── Records supplied

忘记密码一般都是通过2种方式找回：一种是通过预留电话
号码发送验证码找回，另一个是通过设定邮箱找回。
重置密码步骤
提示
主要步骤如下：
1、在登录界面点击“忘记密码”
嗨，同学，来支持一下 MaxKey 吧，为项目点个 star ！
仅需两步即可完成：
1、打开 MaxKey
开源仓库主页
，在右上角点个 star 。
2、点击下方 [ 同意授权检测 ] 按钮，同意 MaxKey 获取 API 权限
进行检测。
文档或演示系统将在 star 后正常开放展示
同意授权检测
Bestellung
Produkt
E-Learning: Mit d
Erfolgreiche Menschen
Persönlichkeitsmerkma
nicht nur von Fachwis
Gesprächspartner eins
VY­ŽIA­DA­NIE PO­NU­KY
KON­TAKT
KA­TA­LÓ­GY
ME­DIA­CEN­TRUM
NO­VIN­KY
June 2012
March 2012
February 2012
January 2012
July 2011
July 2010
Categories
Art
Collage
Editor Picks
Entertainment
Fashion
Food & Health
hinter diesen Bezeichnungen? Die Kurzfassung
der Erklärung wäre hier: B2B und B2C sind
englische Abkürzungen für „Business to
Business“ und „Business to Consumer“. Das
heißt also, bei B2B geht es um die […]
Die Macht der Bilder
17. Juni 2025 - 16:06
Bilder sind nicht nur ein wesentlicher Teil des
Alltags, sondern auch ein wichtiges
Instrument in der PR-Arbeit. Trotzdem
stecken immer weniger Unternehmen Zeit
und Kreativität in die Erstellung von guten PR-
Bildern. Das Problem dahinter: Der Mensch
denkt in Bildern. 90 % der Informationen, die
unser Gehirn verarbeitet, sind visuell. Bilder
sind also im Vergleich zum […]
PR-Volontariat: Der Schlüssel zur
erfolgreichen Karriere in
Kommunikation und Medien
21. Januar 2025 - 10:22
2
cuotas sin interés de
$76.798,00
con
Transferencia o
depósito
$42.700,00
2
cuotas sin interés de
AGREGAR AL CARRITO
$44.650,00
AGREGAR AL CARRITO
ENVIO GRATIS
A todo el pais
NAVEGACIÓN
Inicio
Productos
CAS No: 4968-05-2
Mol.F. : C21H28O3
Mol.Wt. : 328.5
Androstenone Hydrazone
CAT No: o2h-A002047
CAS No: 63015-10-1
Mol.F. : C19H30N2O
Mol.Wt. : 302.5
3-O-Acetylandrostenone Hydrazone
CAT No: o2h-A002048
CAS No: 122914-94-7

────

# Required work
Copy every line of text from all of the records above exactly as it appears, keeping the original line breaks.

# Response to the task
忘记密码一般都是通过2种方式找回：一种是通过预留电话
号码发送验证码找回，另一个是通过设定邮箱找回。
重置密码步骤
提示
主要步骤如下：
1、在登录界面点击“忘记密码”
嗨，同学，来支持一下 MaxKey 吧，为项目点个 star ！
仅需两步即可完成：
1、打开 MaxKey
开源仓库主页
，在右上角点个 star 。
2、点击下方 [ 同意授权检测 ] 按钮，同意 MaxKey 获取 API 权限
进行检测。
文档或演示系统将在 star 后正常开放展示
同意授权检测
Bestellung
Produkt
E-Learning: Mit d
Erfolgreiche Menschen
Persönlichkeitsmerkma
nicht nur von Fachwis
Gesprächspartner eins
VY­ŽIA­DA­NIE PO­NU­KY
KON­TAKT
KA­TA­LÓ­GY
ME­DIA­CEN­TRUM
NO­VIN­KY
June 2012
March 2012
February 2012
January 2012
July 2011
July 2010
Categories
Art
Collage
Editor Picks
Entertainment
Fashion
Food & Health
hinter diesen Bezeichnungen? Die Kurzfassung
der Erklärung wäre hier: B2B und B2C sind
englische Abkürzungen für „Business to
Business“ und „Business to Consumer“. Das
heißt also, bei B2B geht es um die […]
Die Macht der Bilder
17. Juni 2025 - 16:06
Bilder sind nicht nur ein wesentlicher Teil des
Alltags, sondern auch ein wichtiges
Instrument in der PR-Arbeit. Trotzdem
stecken immer weniger Unternehmen Zeit
und Kreativität in die Erstellung von guten PR-
Bildern. Das Problem dahinter: Der Mensch
denkt in Bildern. 90 % der Informationen, die
unser Gehirn verarbeitet, sind visuell. Bilder
sind also im Vergleich zum […]
PR-Volontariat: Der Schlüssel zur
erfolgreichen Karriere in
Kommunikation und Medien
21. Januar 2025 - 10:22
2
cuotas sin interés de
$76.798,00
con
Transferencia o
depósito
$42.700,00
2
cuotas sin interés de
AGREGAR AL CARRITO
$44.650,00
AGREGAR AL CARRITO
ENVIO GRATIS
A todo el pais
NAVEGACIÓN
Inicio
Productos
CAS No: 4968-05-2
Mol.F. : C21H28O3
Mol.Wt. : 328.5
Androstenone Hydrazone
CAT No: o2h-A002047
CAS No: 63015-10-1
Mol.F. : C19H30N2O
Mol.Wt. : 302.5
3-O-Acetylandrostenone Hydrazone
CAT No: o2h-A002048
CAS No: 122914-94-7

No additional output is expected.